[Entradas do conjunto de dados]

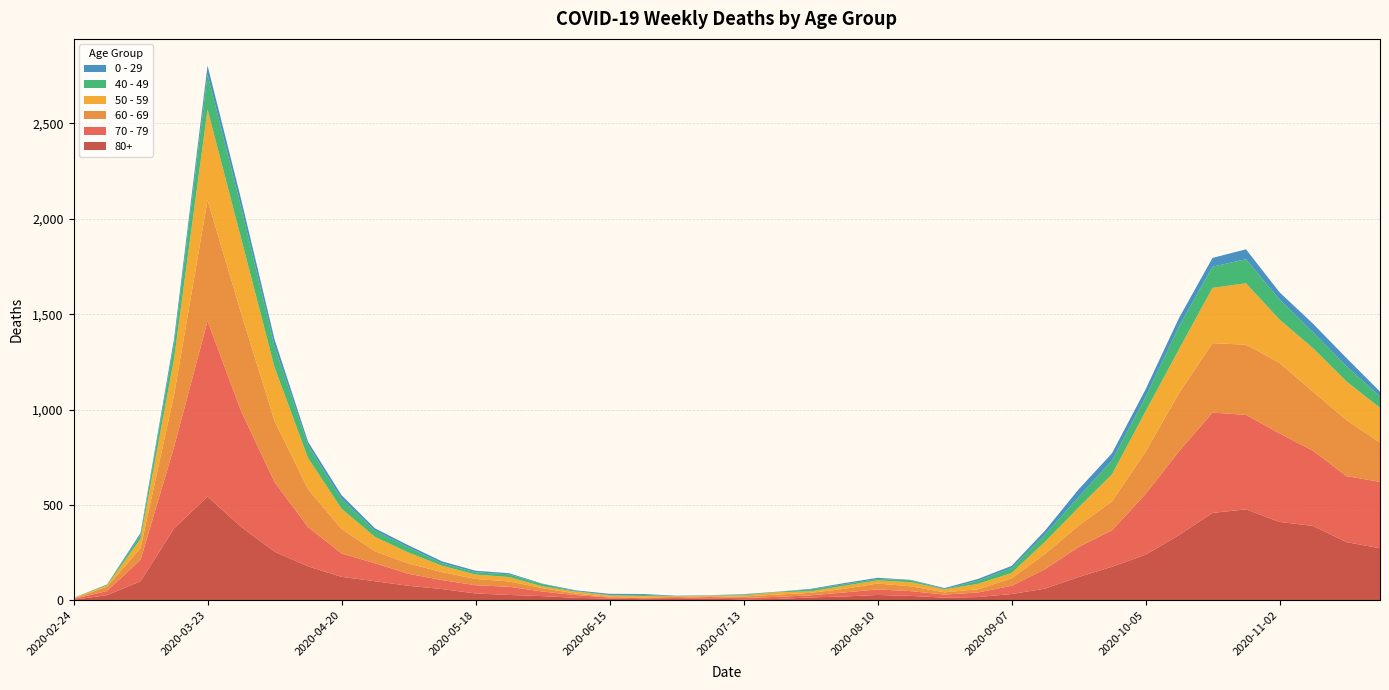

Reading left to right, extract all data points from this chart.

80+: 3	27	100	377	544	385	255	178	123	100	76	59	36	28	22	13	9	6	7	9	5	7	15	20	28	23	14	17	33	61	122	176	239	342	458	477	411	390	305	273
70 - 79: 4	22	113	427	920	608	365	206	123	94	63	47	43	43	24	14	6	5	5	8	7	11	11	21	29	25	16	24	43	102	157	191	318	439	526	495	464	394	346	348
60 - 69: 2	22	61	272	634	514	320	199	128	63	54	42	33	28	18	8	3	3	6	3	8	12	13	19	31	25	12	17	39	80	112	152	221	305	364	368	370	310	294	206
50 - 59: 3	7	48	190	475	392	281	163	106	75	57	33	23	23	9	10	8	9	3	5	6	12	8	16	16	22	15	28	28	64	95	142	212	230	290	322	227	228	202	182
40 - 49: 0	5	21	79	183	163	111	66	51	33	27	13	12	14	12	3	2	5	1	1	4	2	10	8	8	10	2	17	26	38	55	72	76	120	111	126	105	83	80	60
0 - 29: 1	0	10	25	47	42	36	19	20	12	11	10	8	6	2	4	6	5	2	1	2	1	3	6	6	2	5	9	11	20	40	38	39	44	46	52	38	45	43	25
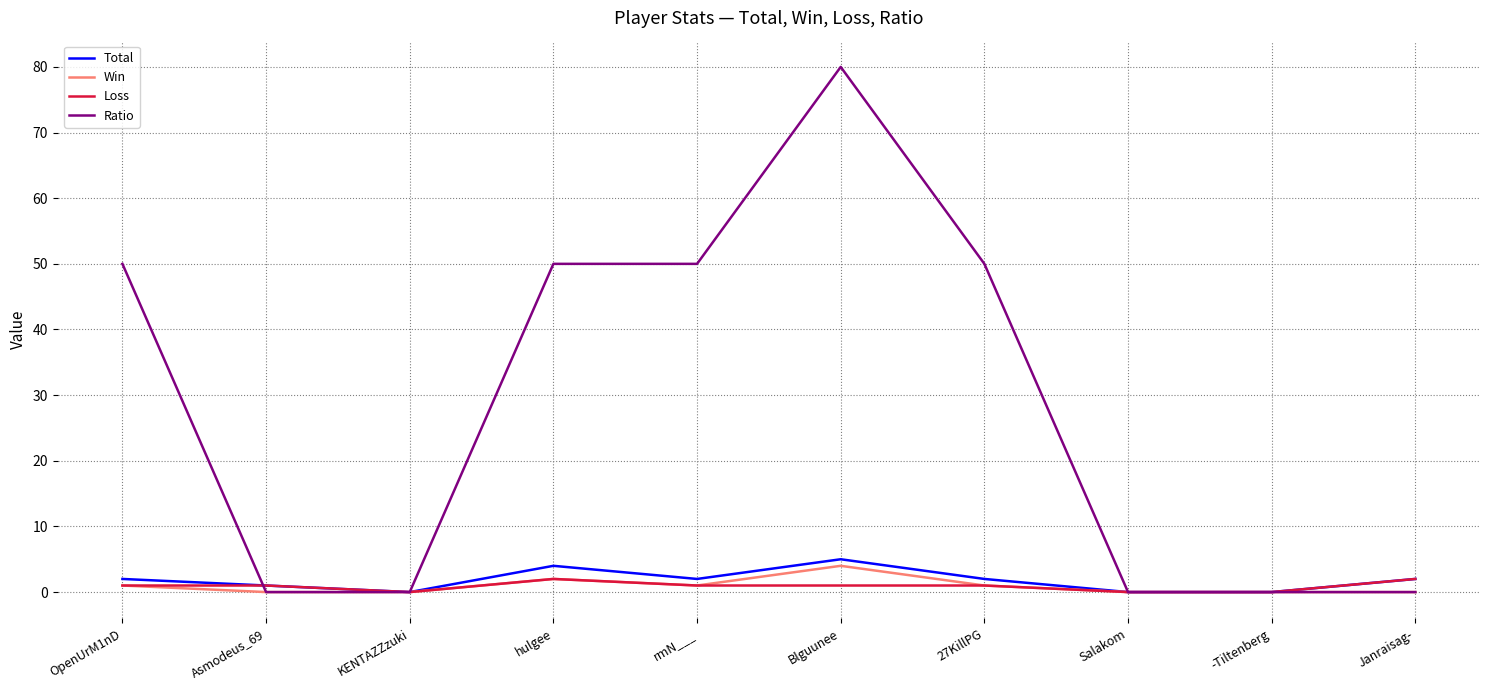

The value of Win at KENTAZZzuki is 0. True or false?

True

> **Enunciado do problema**:
Transcreva literalmente todas as linhas dos registros acima, omitindo as imagens.

> **Resposta a seguir**:
Reading left to right, extract all data points from this chart.

80+: 3	27	100	377	544	385	255	178	123	100	76	59	36	28	22	13	9	6	7	9	5	7	15	20	28	23	14	17	33	61	122	176	239	342	458	477	411	390	305	273
70 - 79: 4	22	113	427	920	608	365	206	123	94	63	47	43	43	24	14	6	5	5	8	7	11	11	21	29	25	16	24	43	102	157	191	318	439	526	495	464	394	346	348
60 - 69: 2	22	61	272	634	514	320	199	128	63	54	42	33	28	18	8	3	3	6	3	8	12	13	19	31	25	12	17	39	80	112	152	221	305	364	368	370	310	294	206
50 - 59: 3	7	48	190	475	392	281	163	106	75	57	33	23	23	9	10	8	9	3	5	6	12	8	16	16	22	15	28	28	64	95	142	212	230	290	322	227	228	202	182
40 - 49: 0	5	21	79	183	163	111	66	51	33	27	13	12	14	12	3	2	5	1	1	4	2	10	8	8	10	2	17	26	38	55	72	76	120	111	126	105	83	80	60
0 - 29: 1	0	10	25	47	42	36	19	20	12	11	10	8	6	2	4	6	5	2	1	2	1	3	6	6	2	5	9	11	20	40	38	39	44	46	52	38	45	43	25

The value of Win at KENTAZZzuki is 0. True or false?

True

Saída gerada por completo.